Switching from a gas, oil, or LPG boiler to a heat pump changes both your running cost and your carbon footprint, and the two do not always move in the same direction. This calculator works out the real annual cost and CO2e of each system from your heat demand, fuel prices, and the pump’s efficiency.
How it works
Both systems must deliver the same useful heat; the difference is how much energy and money that takes:
boiler fuel used = heat demand / boiler efficiency
boiler cost = boiler fuel used × fuel price
boiler CO2 (kg) = boiler fuel used × fuel emission factor
heat pump elec = heat demand / SCOP
heat pump cost = heat pump elec × electricity price
heat pump CO2 (kg) = heat pump elec × grid emission factor
saving = boiler cost − heat pump cost
A heat pump delivering heat at a SCOP of 3.5 uses only a third of the input energy a boiler does, but each unit of electricity costs more than gas, so the result depends on the balance of efficiency and price.
Example and tips
A home needing 12,000 kWh of heat with a 90 percent efficient gas boiler burns about 13,330 kWh of gas.
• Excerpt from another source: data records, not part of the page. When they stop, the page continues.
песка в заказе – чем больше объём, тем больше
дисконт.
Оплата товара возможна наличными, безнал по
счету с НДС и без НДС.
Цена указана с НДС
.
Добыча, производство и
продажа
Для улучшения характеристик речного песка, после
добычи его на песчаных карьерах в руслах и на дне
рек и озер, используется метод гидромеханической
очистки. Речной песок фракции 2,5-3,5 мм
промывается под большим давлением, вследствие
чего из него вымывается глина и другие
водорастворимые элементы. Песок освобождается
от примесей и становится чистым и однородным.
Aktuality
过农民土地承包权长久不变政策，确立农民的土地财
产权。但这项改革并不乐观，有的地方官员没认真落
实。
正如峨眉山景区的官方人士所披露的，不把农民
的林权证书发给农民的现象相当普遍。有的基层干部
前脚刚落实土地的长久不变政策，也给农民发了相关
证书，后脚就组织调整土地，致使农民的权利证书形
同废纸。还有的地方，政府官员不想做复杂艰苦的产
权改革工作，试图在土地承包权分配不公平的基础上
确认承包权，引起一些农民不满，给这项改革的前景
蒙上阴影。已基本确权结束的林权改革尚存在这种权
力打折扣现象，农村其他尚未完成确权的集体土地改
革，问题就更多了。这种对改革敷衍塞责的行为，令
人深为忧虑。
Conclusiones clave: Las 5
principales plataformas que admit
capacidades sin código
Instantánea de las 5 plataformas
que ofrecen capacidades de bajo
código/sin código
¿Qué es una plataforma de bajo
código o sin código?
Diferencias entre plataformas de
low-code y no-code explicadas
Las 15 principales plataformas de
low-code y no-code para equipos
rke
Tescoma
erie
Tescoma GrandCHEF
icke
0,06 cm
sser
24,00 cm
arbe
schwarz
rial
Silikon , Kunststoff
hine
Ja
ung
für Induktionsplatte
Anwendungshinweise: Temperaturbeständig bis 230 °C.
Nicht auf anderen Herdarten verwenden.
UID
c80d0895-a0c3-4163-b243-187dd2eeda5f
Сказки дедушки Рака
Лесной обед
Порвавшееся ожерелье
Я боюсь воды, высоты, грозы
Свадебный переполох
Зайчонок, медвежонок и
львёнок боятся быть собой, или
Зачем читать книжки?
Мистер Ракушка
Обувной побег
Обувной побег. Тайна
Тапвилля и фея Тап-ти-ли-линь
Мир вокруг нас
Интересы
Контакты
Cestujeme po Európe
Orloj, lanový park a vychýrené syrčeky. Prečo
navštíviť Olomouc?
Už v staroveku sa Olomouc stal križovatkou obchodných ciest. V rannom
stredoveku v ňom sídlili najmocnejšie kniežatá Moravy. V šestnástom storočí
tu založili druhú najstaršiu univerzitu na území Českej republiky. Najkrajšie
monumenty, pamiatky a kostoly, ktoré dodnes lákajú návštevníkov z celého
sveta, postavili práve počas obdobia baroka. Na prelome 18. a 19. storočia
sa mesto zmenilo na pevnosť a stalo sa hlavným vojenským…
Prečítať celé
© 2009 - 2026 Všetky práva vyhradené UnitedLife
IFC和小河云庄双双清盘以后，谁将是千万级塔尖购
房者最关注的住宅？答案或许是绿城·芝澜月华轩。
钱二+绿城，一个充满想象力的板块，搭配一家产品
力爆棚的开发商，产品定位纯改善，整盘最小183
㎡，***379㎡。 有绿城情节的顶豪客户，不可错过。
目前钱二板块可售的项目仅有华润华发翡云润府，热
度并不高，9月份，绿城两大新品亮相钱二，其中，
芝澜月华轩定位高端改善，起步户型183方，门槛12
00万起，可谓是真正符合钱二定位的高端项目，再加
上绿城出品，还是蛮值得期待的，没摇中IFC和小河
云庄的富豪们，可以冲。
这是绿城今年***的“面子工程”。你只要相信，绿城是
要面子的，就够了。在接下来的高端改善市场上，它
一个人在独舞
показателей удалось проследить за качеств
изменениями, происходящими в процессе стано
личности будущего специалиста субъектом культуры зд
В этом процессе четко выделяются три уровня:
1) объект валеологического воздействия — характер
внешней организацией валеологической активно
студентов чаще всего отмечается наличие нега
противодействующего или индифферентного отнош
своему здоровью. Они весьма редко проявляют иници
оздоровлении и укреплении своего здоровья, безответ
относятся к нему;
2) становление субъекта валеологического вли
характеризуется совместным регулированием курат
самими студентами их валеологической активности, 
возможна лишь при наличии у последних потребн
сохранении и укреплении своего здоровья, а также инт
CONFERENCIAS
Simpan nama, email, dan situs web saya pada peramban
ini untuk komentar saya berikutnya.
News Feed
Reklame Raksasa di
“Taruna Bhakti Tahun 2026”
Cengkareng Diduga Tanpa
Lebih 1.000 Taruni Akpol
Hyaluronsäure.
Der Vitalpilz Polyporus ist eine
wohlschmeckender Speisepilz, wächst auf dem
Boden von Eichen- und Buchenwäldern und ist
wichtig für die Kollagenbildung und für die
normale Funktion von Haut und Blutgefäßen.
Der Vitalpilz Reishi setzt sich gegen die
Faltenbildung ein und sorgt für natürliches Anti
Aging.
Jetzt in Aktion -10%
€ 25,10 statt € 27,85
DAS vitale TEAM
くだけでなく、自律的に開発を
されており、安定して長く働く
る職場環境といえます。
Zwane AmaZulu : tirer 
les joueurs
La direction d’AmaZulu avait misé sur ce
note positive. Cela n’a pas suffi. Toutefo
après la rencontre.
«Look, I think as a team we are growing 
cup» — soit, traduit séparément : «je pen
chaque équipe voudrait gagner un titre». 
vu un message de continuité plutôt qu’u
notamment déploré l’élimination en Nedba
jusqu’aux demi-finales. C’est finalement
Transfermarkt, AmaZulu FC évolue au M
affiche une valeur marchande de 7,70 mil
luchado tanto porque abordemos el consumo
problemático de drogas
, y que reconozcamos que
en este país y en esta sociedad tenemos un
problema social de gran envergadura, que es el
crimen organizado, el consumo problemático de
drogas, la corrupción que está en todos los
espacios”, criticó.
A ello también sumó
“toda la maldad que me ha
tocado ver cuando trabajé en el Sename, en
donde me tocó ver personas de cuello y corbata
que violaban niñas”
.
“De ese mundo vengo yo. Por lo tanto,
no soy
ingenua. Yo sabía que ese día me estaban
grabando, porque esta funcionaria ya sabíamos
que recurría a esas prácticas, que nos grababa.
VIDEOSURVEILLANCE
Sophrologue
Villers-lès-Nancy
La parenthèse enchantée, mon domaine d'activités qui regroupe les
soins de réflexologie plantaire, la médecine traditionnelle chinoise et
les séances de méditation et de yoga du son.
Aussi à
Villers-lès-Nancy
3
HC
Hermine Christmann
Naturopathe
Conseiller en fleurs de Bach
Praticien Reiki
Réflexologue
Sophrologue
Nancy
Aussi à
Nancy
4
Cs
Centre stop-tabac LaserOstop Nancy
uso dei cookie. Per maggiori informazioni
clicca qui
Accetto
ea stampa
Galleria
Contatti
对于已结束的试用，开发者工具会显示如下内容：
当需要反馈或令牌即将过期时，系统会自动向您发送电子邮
At 7p/kWh that is roughly 933 a year and 2.4 tonnes of CO2. A heat pump at SCOP 3.5 uses about 3,430 kWh of electricity; at 28p/kWh that is about 960 a year but only 0.7 tonnes of CO2. Running costs are similar, yet carbon falls by around 70 percent. Push SCOP up with low-temperature radiators or underfloor heating, or pair with a cheap-rate or solar tariff, to make the pump cheaper to run as well as cleaner.